My name is Suzanne and my husband Miroslav and I have the pleasure of having two lovely pet roosters that live in the house with us, Smuley and Mr. Myrtle.

I think that roosters have a bad reputation and I would like to tell our story so perhaps others will ADOPT roosters and enjoy them as much as we do.

Smuley was adopted by us in 2009 with his brother Cohen who sadly passed two years ago. They were the best of friends and went everywhere together, such a pair of cuddle monsters we've never seen; of course you had to cuddle both at the same time! But that was easy since they were the smallest roosters we had ever seen. Our adopter called them Bantinies!

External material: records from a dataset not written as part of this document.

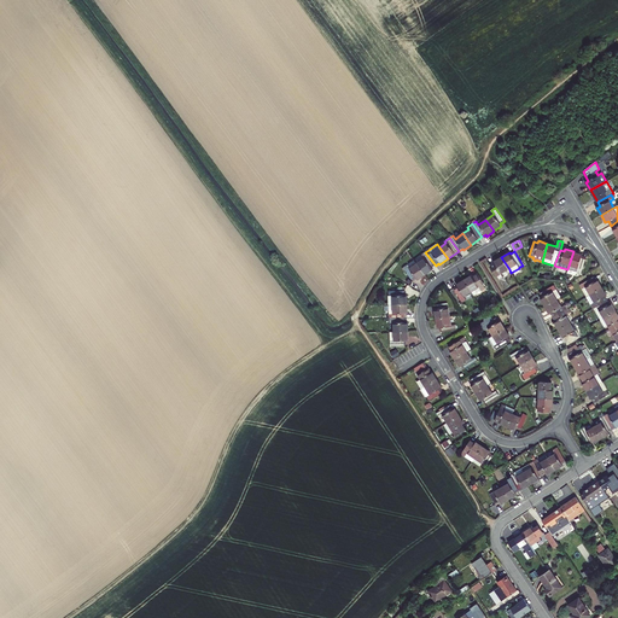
[(582,255),(573,251),(569,266),(578,268),(577,272),(581,273),(586,257),(582,256),(582,255)]
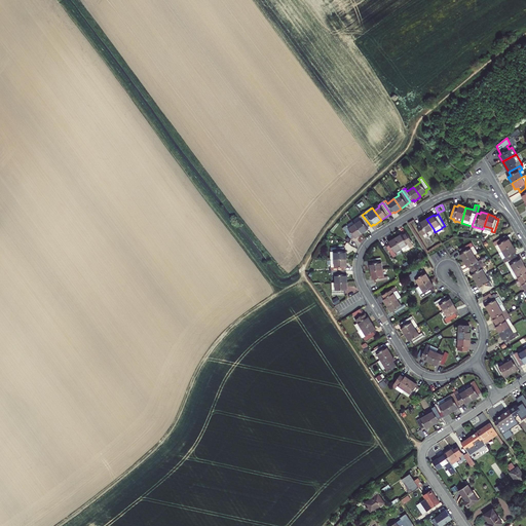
[(361,220),(354,224),(362,234),(368,229),(368,228),(371,226),(362,215),(359,217),(361,220)]
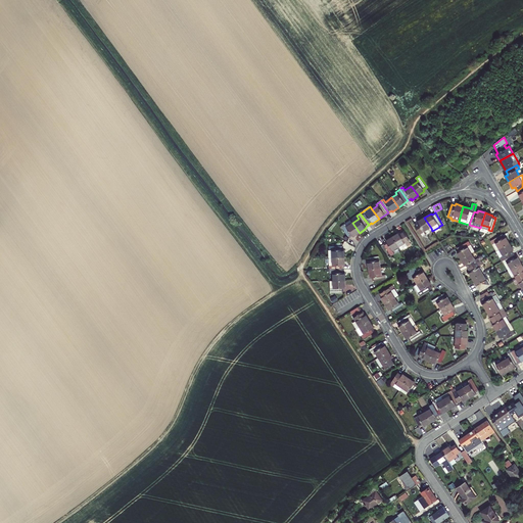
[(431,228),(424,218),(418,222),(418,223),(415,225),(422,236),(425,235),(424,232),(431,228)]
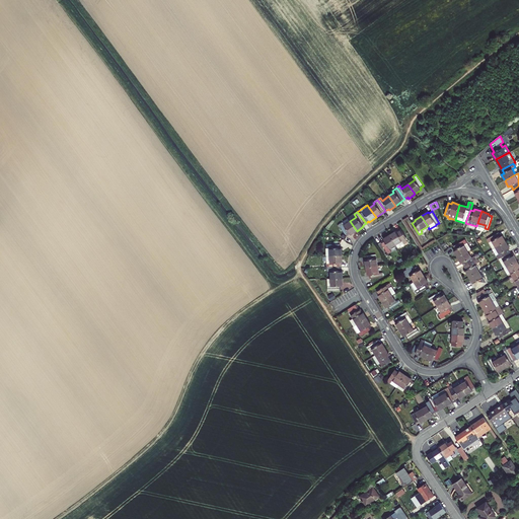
[(357,231),(350,221),(344,225),(342,222),(339,225),(347,236),(350,234),(351,235),(357,231)]
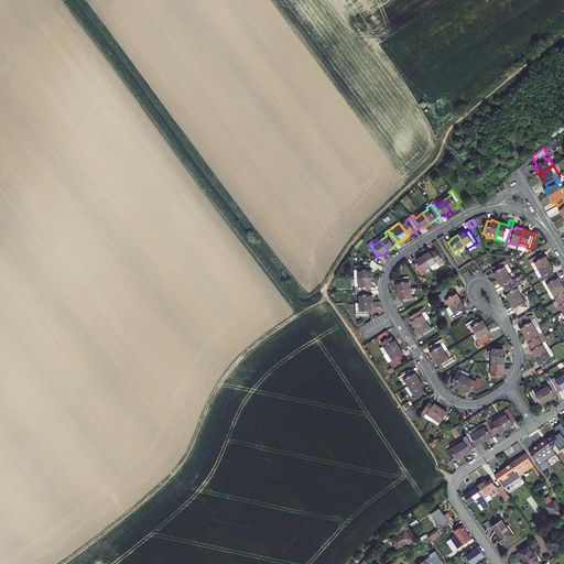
[(431,251),(424,256),(431,267),(433,270),(435,269),(437,269),(440,267),(440,264),(444,262),(436,250),(432,252),(431,251)]
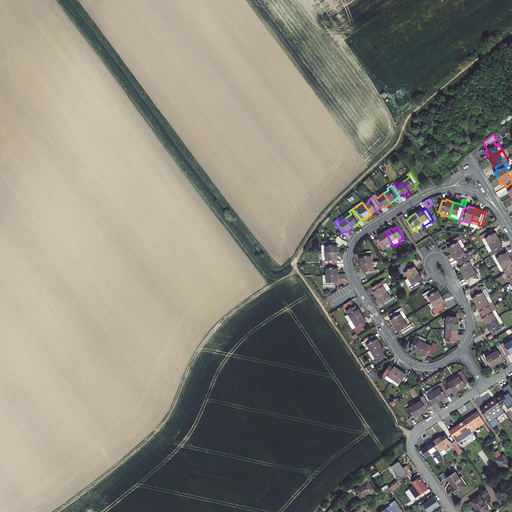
[(480,236),(486,246),(499,238),(495,232),(494,232),(492,229),(480,236)]
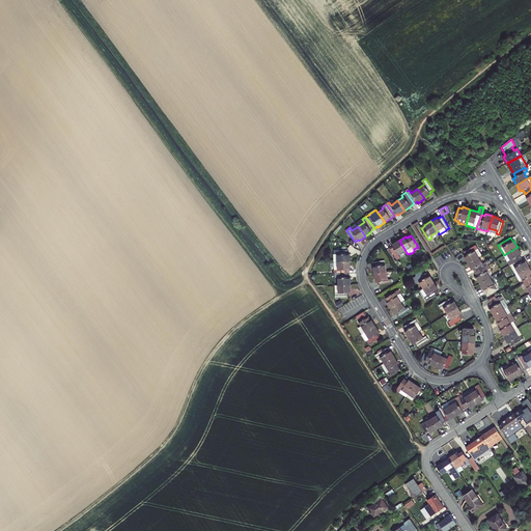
[(398,255),(406,251),(399,241),(392,245),(393,246),(390,248),(397,259),(399,258),(398,255)]
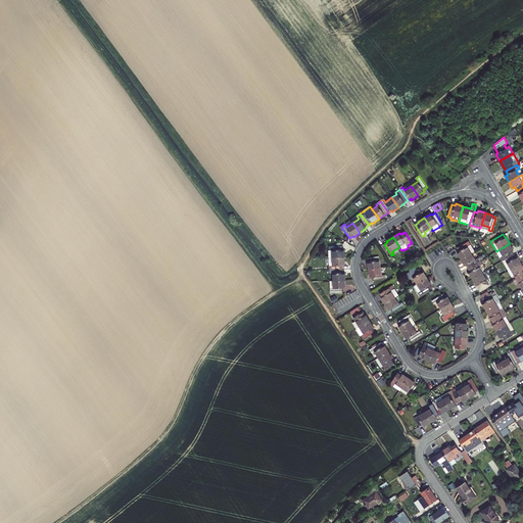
[(457,252),(461,259),(472,253),(474,251),(468,241),(457,248),(459,251),(457,252)]
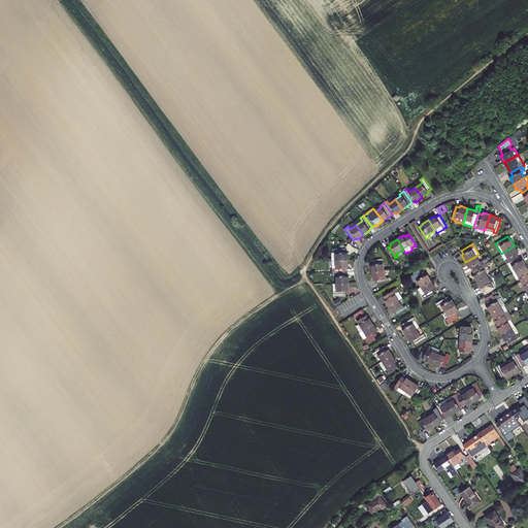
[(507,264),(519,257),(518,254),(519,253),(515,245),(501,254),(507,264)]
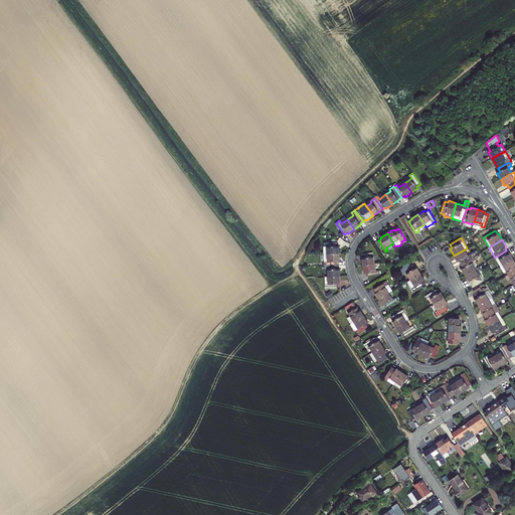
[(325,253),(339,253),(339,246),(337,246),(337,242),(324,242),(324,253),(325,253)]
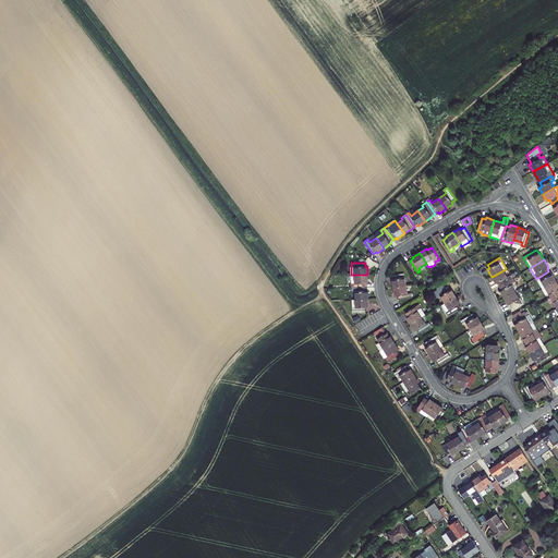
[(498,283),(499,287),(512,279),(510,276),(508,277),(504,270),(492,277),(496,283),(498,283)]
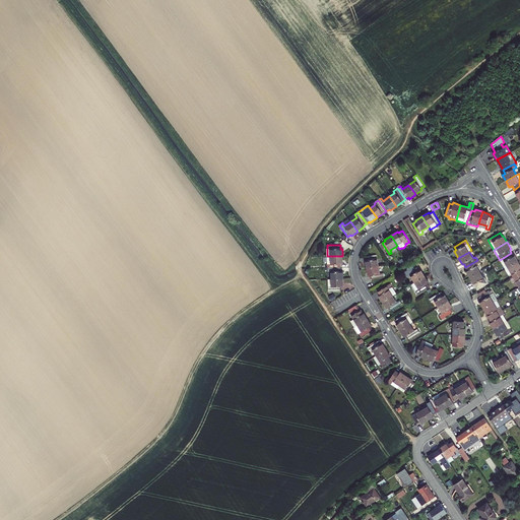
[(505,269),(518,262),(514,255),(513,256),(511,253),(500,260),(505,269)]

When Cohen passed we felt that we had room to give another chicken a home. We called our adopter, Chicken Run Rescue (CRR) in Minneapolis to let them know that we were ready for a hen for Smuley. The search was on and in August of 2012 Mary at CRR called us to say they had just rescued a disabled black silkie hen named Myrtle. Poor Myrtle was the result of excessive breeding by a person who just wanted to crank out as many chicks as they could to sell to feed stores and other places. He was then purchased by someone who didn't know about proper nutrition and didn't notice until he was 4 months old that he was disabled, at which time they found CRR (Thank Goodness) and placed him there. When CRR got Myrtle they discovered that he was malnourished and had a congenital defect caused by a malnourished hen producing too may eggs. His left leg sticks straight out to the side and he could only flap in a circle. We felt that we were still the right home and could provide the special needs of Myrtle and took him home with us.

We soon discovered that Myrtle wasn't a hen when he let out with a hardy crow!! Smuley didn't seem to mind that his new friend was not what he was promised and accepted him just the same. Mr. Myrtle, as he was renamed, is happy and engaged with all that goes on in his house, whenever Smuley follows us upstairs or out of his sight the crowing begins! Mr. Myrtle has no idea that he is disabled and with a few adjustments on our part regarding his housing and play areas he no longer gets frustrated by flapping about.

It is not true that roosters are aggressive to people and other pets and cannot live together with other roosters. There are so many loving roosters out there looking for their forever homes I hope our story will encourage others to ADOPT as we did. We will always have roosters as part of our family. They are cuddly, soft and loving creatures who look at you with such adoration it just melts your heart.